Let $R$ be ring, $I, J$ be ideals. I believe this exact sequence is valid. Can someone verify this for me?
$$ 0 \rightarrow IJ \xrightarrow{f} I \cap J \xrightarrow{g} I \oplus J \xrightarrow{h} (I + J) \rightarrow 0 \\ f: IJ \rightarrow I \cap J\quad f(r) \equiv r \\ g: I \cap J \rightarrow I \oplus J \quad g(r) \equiv (r \text{ mod } I , r \text{ mod } J) \\ h: I \oplus J \rightarrow I + J\quad h(i, j) \equiv i + j \\ $$
It is clear that $f: IJ \rightarrow I \cap J$ is injective, since $IJ \subseteq I \cap J$. (For a proof, see here)
It is clear that $h: I \oplus J \rightarrow I + J$ is surjective, since every element in $i + j \in I + J$ is the image of $(i, j)$: $(i, j) \overset{h}\mapsto (i + j)$.
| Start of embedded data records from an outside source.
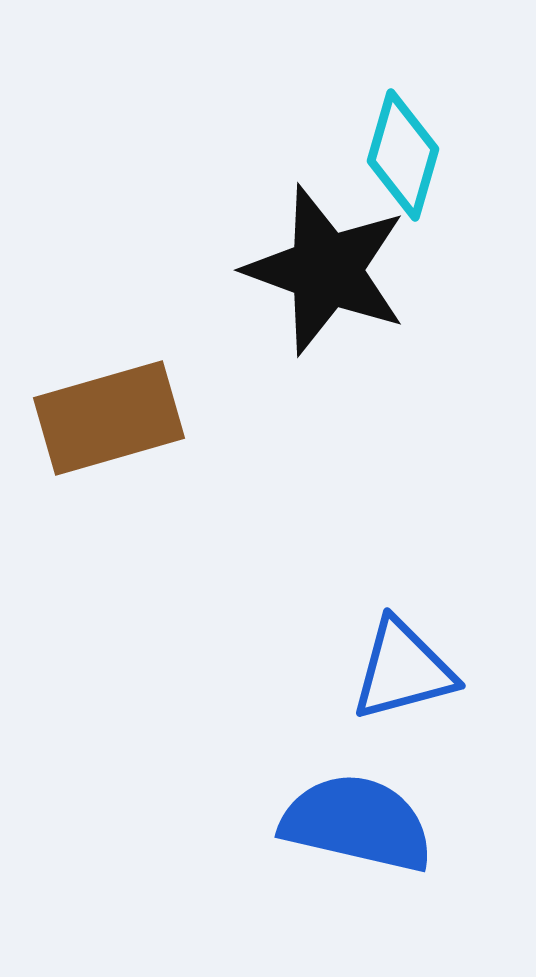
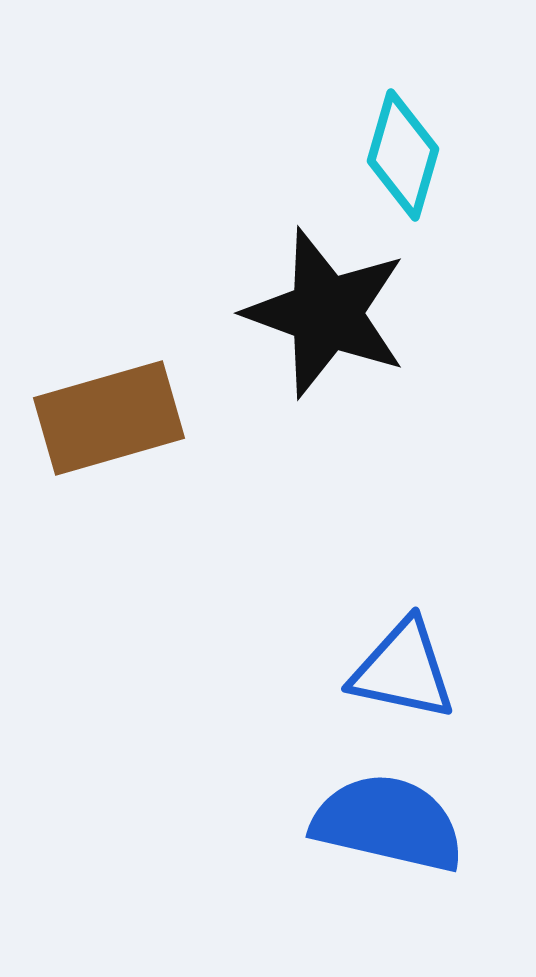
black star: moved 43 px down
blue triangle: rotated 27 degrees clockwise
blue semicircle: moved 31 px right
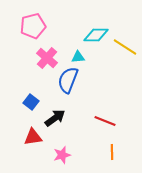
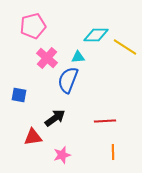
blue square: moved 12 px left, 7 px up; rotated 28 degrees counterclockwise
red line: rotated 25 degrees counterclockwise
orange line: moved 1 px right
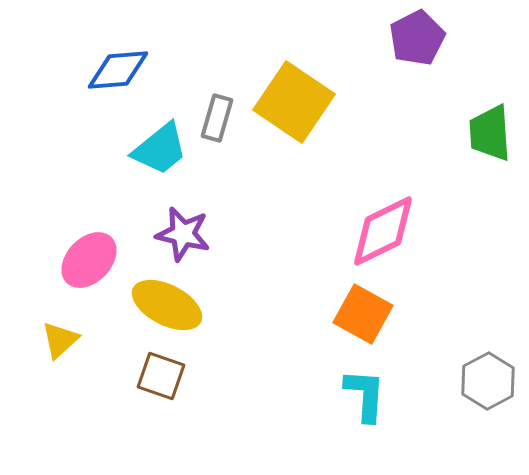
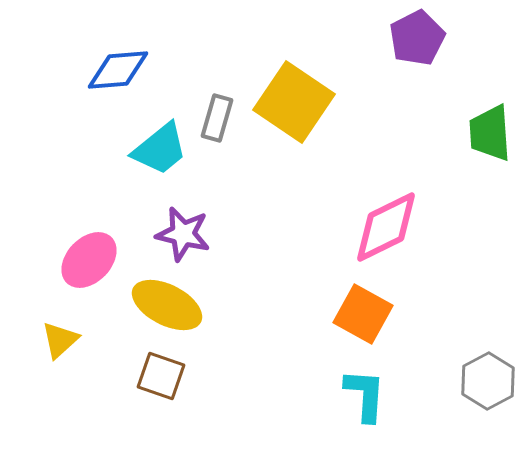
pink diamond: moved 3 px right, 4 px up
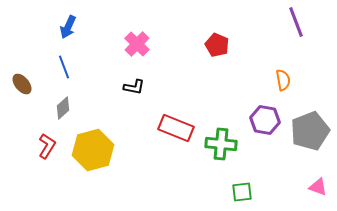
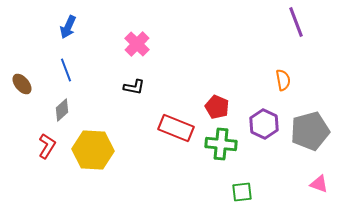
red pentagon: moved 62 px down
blue line: moved 2 px right, 3 px down
gray diamond: moved 1 px left, 2 px down
purple hexagon: moved 1 px left, 4 px down; rotated 16 degrees clockwise
gray pentagon: rotated 6 degrees clockwise
yellow hexagon: rotated 18 degrees clockwise
pink triangle: moved 1 px right, 3 px up
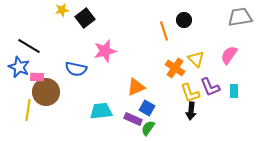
The part I am unsure of is that of $(g,h)$. Let me attempt the proof: We need to show that $Im(g) = Ker(h)$. That is:
1. $Im(g) \subseteq Ker(h)$$$ g: I \cap J \rightarrow I \oplus J \quad g(r) = (r \text{ mod } I , r \text{ mod } J) \\ Im(g) = \{ (r \text{ mod } I, r \text{ mod } J) : r \in I \cap J \} \\ \text{(Since $r$ is in the ideals $I, J$, residue is $0$)} \\ Im(g) = \{ (0, 0) \} \quad \\ Im(g) \subseteq Ker(h) $$
2. $Ker(h) \subseteq Im(g)$$$ h: I \oplus J \rightarrow I + J\quad h(i, j) \equiv i + j \\ h((i, j)) = 0 \\ i + j = 0 \\ -i = j \\ \text{($j$ is a multiple of $i$; Ideals closed under multiplication)} \\ j \in I \\ (i, j) \in I \cap J \\ (i, j) \in Im(g) $$
Hence we conclude that $Im(g) = Ker(h)$.
Is this correct?
I was shown that this exact sequence is incorrect. Note that the image of $g: I \cap J \rightarrow I \oplus J$ is just $\{ 0 \}$, while the kernel of $h: I \oplus J \rightarrow I + J$ contains pairs $(i, -i)$. So, $Im(g) \neq Ker(h)$, and hence the sequence is not exact.